■ Work order:
Below are records to transcribe in full and unchanged; omit every picture.

Dataset entries
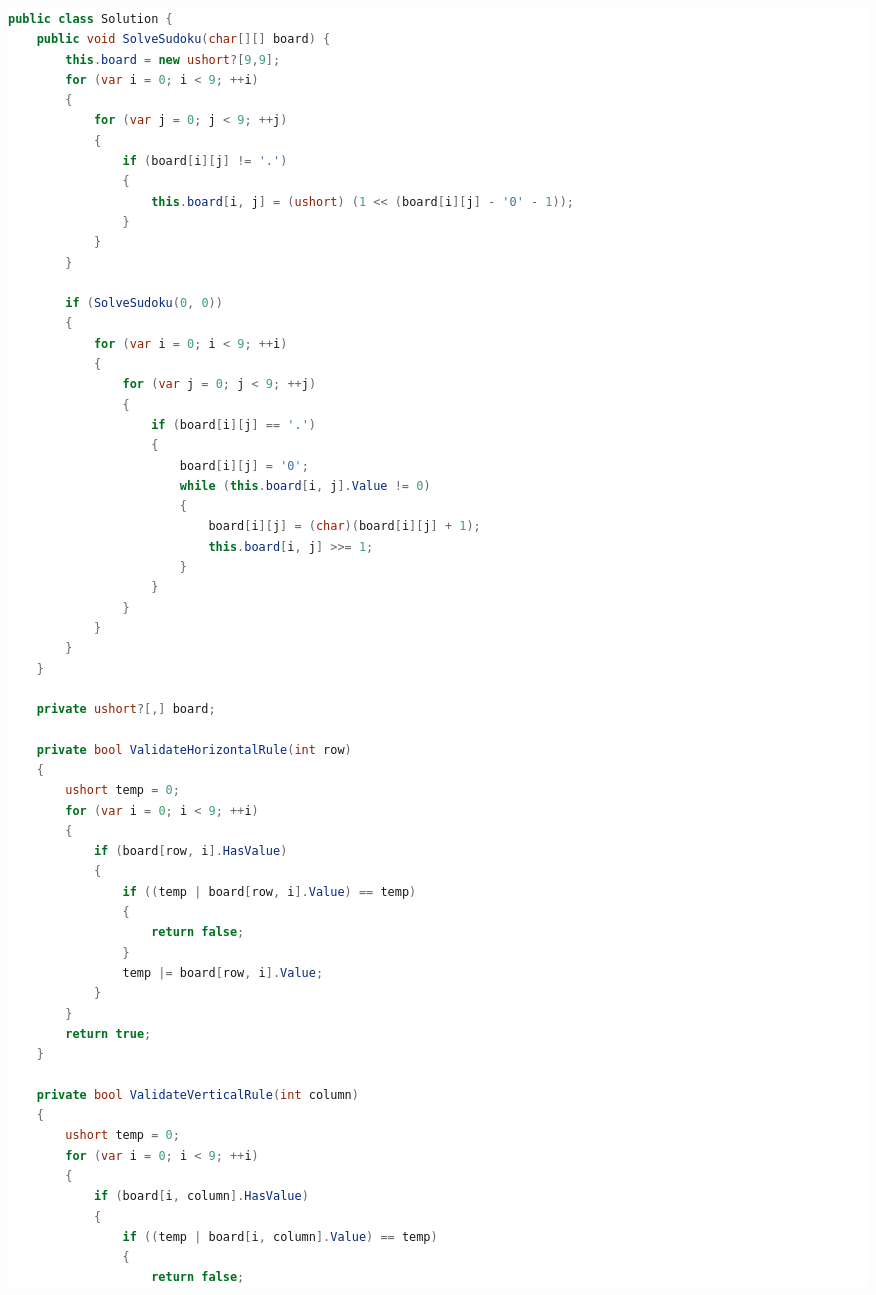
 ```cs
public class Solution {
    public void SolveSudoku(char[][] board) {
        this.board = new ushort?[9,9];
        for (var i = 0; i < 9; ++i)
        {
            for (var j = 0; j < 9; ++j)
            {
                if (board[i][j] != '.')
                {
                    this.board[i, j] = (ushort) (1 << (board[i][j] - '0' - 1));
                }
            }
        }

        if (SolveSudoku(0, 0))
        {
            for (var i = 0; i < 9; ++i)
            {
                for (var j = 0; j < 9; ++j)
                {
                    if (board[i][j] == '.')
                    {
                        board[i][j] = '0';
                        while (this.board[i, j].Value != 0)
                        {
                            board[i][j] = (char)(board[i][j] + 1);
                            this.board[i, j] >>= 1;
                        }
                    }
                }
            }
        }
    }

    private ushort?[,] board;

    private bool ValidateHorizontalRule(int row)
    {
        ushort temp = 0;
        for (var i = 0; i < 9; ++i)
        {
            if (board[row, i].HasValue)
            {
                if ((temp | board[row, i].Value) == temp)
                {
                    return false;
                }
                temp |= board[row, i].Value;
            }
        }
        return true;
    }

    private bool ValidateVerticalRule(int column)
    {
        ushort temp = 0;
        for (var i = 0; i < 9; ++i)
        {
            if (board[i, column].HasValue)
            {
                if ((temp | board[i, column].Value) == temp)
                {
                    return false;
```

■ Solution for this task:
 ```cs
public class Solution {
    public void SolveSudoku(char[][] board) {
        this.board = new ushort?[9,9];
        for (var i = 0; i < 9; ++i)
        {
            for (var j = 0; j < 9; ++j)
            {
                if (board[i][j] != '.')
                {
                    this.board[i, j] = (ushort) (1 << (board[i][j] - '0' - 1));
                }
            }
        }

        if (SolveSudoku(0, 0))
        {
            for (var i = 0; i < 9; ++i)
            {
                for (var j = 0; j < 9; ++j)
                {
                    if (board[i][j] == '.')
                    {
                        board[i][j] = '0';
                        while (this.board[i, j].Value != 0)
                        {
                            board[i][j] = (char)(board[i][j] + 1);
                            this.board[i, j] >>= 1;
                        }
                    }
                }
            }
        }
    }

    private ushort?[,] board;

    private bool ValidateHorizontalRule(int row)
    {
        ushort temp = 0;
        for (var i = 0; i < 9; ++i)
        {
            if (board[row, i].HasValue)
            {
                if ((temp | board[row, i].Value) == temp)
                {
                    return false;
                }
                temp |= board[row, i].Value;
            }
        }
        return true;
    }

    private bool ValidateVerticalRule(int column)
    {
        ushort temp = 0;
        for (var i = 0; i < 9; ++i)
        {
            if (board[i, column].HasValue)
            {
                if ((temp | board[i, column].Value) == temp)
                {
                    return false;
```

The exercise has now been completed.